Le Giec (et Al Gore)

Patrick Piro  et  Claude-Marie Vadrot  • 18 octobre 2007 abonné·es

Al Gore prix Nobel de la Paix, décerné la semaine dernière pour sa croisade contre le dérèglement climatique : le satisfecit est général de voir le réchauffement grande cause nobélisable, avec croc-en-jambe à la politique négationniste de Bush. On s’attarde moins sur le corécipiendaire, le Groupe d’experts intergouvernemental sur l’évolution du climat ­ le Giec.

Al Gore est une vedette planétaire avec son récent film Une vérité qui dérange, mais, pour établir cette dernière, il a fallu vingt ans de travail du Giec : environ 3 000 scientifiques de près de 200 pays.

Le Giec naît en 1988 sous l’égide des Nations unies, malgré l’opposition des États-Unis. Son rôle : établir des rapports « de consensus » sur l’état du climat à l’usage des gouvernements.

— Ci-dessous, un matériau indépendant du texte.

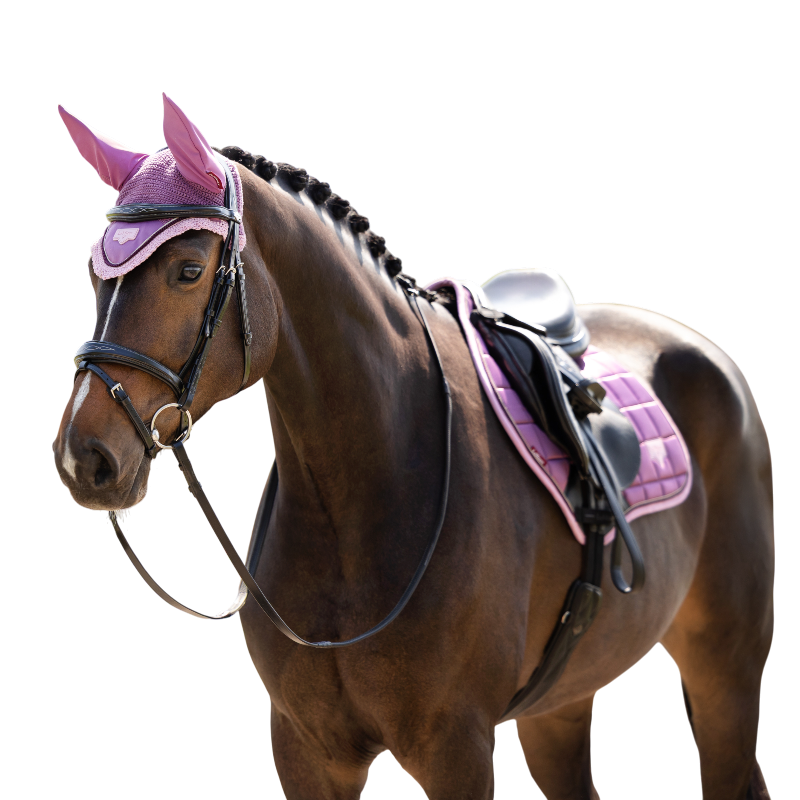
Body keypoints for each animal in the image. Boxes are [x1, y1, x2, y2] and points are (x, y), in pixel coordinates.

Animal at [52, 100, 773, 800]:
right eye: (93, 270)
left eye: (189, 270)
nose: (84, 457)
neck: (364, 487)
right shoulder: (307, 752)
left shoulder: (456, 750)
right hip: (562, 701)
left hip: (724, 674)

Au départ, rien n’a été facile, surtout lors des premières tentatives pour discerner la responsabilité des activités humaines. « Nous avons travaillé dans l’indifférence, voire l’hostilité » , témoigne Jean Jouzel, qui représente la France au bureau du Giec. Dans quelques pays, des scientifiques subissent une répression (suppressions de poste, de financements, etc.). Et d’abord aux États-Unis, où s’organise une vraie chasse aux climatologues incorrects critiquant le mode de vie américain. George W.Bush obtient même en 2002 le remplacement du président du Giec, avec lequel il est « en désaccord » .

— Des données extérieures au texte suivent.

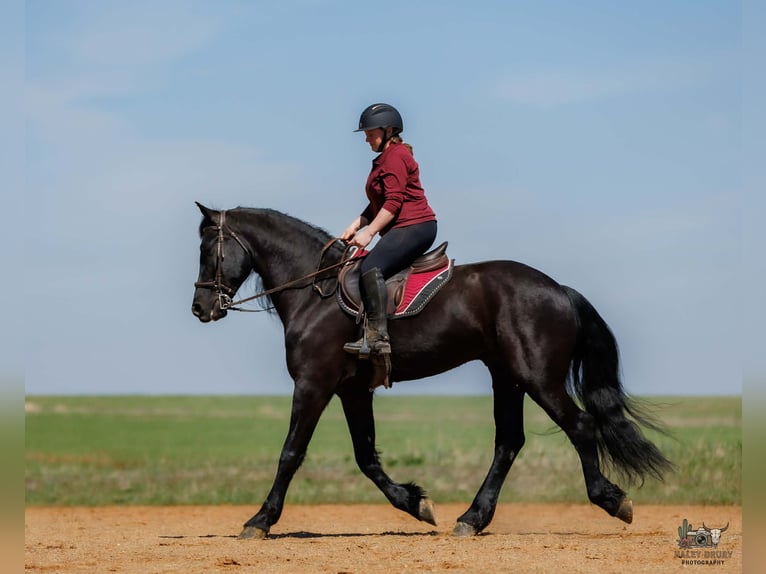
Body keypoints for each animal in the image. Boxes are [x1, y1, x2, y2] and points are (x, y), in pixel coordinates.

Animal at [190, 202, 672, 539]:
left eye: (205, 250)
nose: (200, 308)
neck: (316, 291)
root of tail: (558, 289)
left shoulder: (314, 384)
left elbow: (291, 453)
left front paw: (259, 520)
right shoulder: (353, 391)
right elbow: (366, 457)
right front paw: (416, 504)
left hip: (538, 378)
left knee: (580, 426)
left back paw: (612, 500)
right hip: (507, 377)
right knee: (508, 443)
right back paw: (472, 518)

Car le Giec est devenu un acteur politique. D’abord parce que ses « résumés aux décideurs », points clés de ses rapports (1990, 1995, 2001, 2007), sont négociés ligne à ligne avec les représentants gouvernementaux. Mais aussi parce qu’ils ont remarquablement contribué à la prise de conscience, s’imposant comme des références indiscutables à mesure que les incertitudes tombaient une à une. La diversité de sa composition le rendant peu contrôlable, le Giec, conscient de son rôle d’acteur majeur, en joue habilement. Divulguant par exemple la teneur de son rapport 2001 avec quelques semaines d’avance afin de peser sur les négociations cruciales de la conférence de La Haye, qui finalisait l’application du protocole de Kyoto ; ou bien occupant quatre mois durant l’actualité en orchestrant la remise en trois étapes de son rapport 2007.

À l’heure des congratulations, il est bon de se rappeler qu’en 2002 Al Gore avait critiqué le choix de l’Indien Rajendra Pachauri à la présidence du Giec, au motif qu’il manquait de motivation. Il est vrai qu’il avait alors la préférence de… Bush.